### WHAT NEEDS TO BE DONE:
For the entries that follow, restate word for word the line containing "middle mcp: (34, 174)", the line containing "pinky pip: (69, 99)", and every line that lies between them.

### DATA EXCERPTS:

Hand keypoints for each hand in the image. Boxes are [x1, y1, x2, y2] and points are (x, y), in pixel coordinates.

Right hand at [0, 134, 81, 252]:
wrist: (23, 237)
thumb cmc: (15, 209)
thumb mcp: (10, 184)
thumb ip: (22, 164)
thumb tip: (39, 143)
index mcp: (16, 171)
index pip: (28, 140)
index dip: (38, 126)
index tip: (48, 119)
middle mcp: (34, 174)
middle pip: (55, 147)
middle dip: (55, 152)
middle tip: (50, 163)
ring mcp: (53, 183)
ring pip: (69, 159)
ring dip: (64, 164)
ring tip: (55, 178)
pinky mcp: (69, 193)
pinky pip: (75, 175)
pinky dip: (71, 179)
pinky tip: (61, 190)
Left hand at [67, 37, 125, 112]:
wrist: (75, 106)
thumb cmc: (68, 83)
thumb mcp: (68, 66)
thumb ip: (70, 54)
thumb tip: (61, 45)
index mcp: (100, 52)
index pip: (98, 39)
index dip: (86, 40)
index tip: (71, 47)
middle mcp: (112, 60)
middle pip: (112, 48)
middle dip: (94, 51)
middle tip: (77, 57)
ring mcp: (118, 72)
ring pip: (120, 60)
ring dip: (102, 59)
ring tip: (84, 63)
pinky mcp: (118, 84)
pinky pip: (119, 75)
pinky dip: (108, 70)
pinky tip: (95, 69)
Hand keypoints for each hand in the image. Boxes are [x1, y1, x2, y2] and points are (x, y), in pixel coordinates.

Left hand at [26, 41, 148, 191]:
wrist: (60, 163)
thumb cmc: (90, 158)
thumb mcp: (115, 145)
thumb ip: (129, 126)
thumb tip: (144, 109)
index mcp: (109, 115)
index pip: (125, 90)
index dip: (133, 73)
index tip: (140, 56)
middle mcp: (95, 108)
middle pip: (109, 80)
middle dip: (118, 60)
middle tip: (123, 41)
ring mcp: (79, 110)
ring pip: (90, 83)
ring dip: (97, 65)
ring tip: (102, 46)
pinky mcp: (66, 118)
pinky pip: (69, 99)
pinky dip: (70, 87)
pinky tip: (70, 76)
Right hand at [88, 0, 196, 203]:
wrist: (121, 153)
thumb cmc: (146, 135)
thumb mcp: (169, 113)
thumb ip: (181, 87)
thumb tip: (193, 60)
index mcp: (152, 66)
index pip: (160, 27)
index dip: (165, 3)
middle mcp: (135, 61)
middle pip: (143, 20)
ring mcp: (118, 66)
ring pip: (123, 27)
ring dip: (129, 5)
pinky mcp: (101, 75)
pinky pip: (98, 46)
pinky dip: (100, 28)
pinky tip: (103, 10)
...
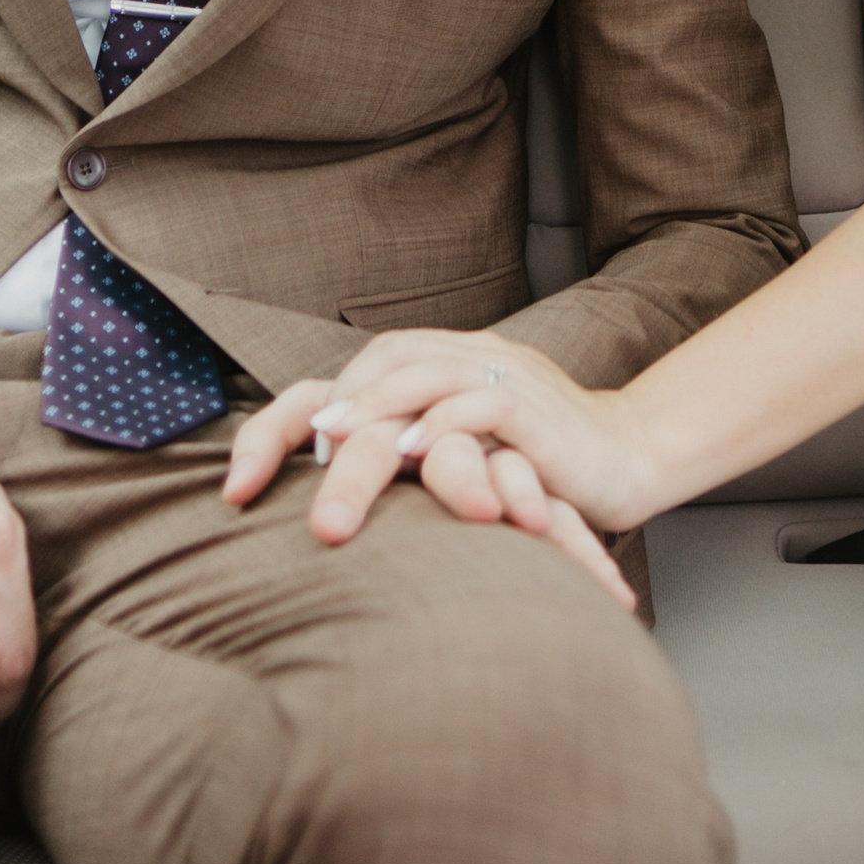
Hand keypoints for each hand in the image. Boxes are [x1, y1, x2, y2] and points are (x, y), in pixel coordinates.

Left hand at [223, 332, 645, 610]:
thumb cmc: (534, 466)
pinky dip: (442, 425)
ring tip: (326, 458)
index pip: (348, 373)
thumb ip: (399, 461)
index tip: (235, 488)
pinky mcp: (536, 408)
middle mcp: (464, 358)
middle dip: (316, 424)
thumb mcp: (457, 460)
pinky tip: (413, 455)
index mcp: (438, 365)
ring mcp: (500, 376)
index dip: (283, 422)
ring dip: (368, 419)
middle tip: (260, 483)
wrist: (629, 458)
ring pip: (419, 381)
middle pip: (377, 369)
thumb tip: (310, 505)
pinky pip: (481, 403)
---
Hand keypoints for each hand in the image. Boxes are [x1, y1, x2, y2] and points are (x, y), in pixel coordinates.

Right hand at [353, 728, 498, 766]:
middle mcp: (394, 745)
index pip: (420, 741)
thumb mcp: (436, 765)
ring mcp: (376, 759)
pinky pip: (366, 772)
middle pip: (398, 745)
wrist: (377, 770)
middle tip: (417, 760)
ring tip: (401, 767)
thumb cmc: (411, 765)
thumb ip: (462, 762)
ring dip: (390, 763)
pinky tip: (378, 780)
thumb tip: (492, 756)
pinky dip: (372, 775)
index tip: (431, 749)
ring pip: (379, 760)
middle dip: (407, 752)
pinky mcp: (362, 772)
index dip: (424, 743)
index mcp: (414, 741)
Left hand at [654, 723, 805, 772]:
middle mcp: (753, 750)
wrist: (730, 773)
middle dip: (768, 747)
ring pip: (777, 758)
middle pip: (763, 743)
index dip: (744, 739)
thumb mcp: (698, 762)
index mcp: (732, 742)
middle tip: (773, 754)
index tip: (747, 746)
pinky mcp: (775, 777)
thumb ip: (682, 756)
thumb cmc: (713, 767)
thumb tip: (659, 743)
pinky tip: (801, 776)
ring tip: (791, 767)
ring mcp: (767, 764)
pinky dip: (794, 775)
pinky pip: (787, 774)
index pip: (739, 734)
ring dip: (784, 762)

### SOLVED PROBLEM:
middle mcp: (34, 174)
middle pip: (55, 147)
middle dip: (55, 152)
middle tip: (50, 163)
ring mcp: (53, 183)
ring pip: (69, 159)
ring dip: (64, 164)
ring tip: (55, 178)
pinky mcp: (69, 193)
pinky pip: (75, 175)
pinky dip: (71, 179)
pinky tip: (61, 190)
Left hand at [67, 37, 125, 112]:
wrist: (75, 106)
thumb cmc: (68, 83)
thumb mcp: (68, 66)
thumb ip: (70, 54)
thumb tip: (61, 45)
index mcp: (100, 52)
index pip: (98, 39)
index dip: (86, 40)
index tip: (71, 47)
middle mcp: (112, 60)
middle pip: (112, 48)
middle dip: (94, 51)
middle tip: (77, 57)
ring mcp: (118, 72)
ring pip: (120, 60)
ring dip: (102, 59)
ring tip: (84, 63)
pinky mcp: (118, 84)
pinky pip: (119, 75)
pinky dip: (108, 70)
pinky tip: (95, 69)
Hand keypoints for each hand in the image. Boxes are [x1, y1, x2, y2] and points are (x, y), in pixel coordinates.

Left hand at [26, 41, 148, 191]:
wrist: (60, 163)
thumb cmc: (90, 158)
thumb mcp: (115, 145)
thumb ip: (129, 126)
thumb tip: (144, 109)
index mcp: (109, 115)
index pip: (125, 90)
index dip: (133, 73)
index tip: (140, 56)
middle mcp: (95, 108)
middle pip: (109, 80)
middle dip: (118, 60)
middle tip: (123, 41)
ring mcp: (79, 110)
ring pip: (90, 83)
ring dip: (97, 65)
ring tip: (102, 46)
pinky mcp: (66, 118)
pinky pip: (69, 99)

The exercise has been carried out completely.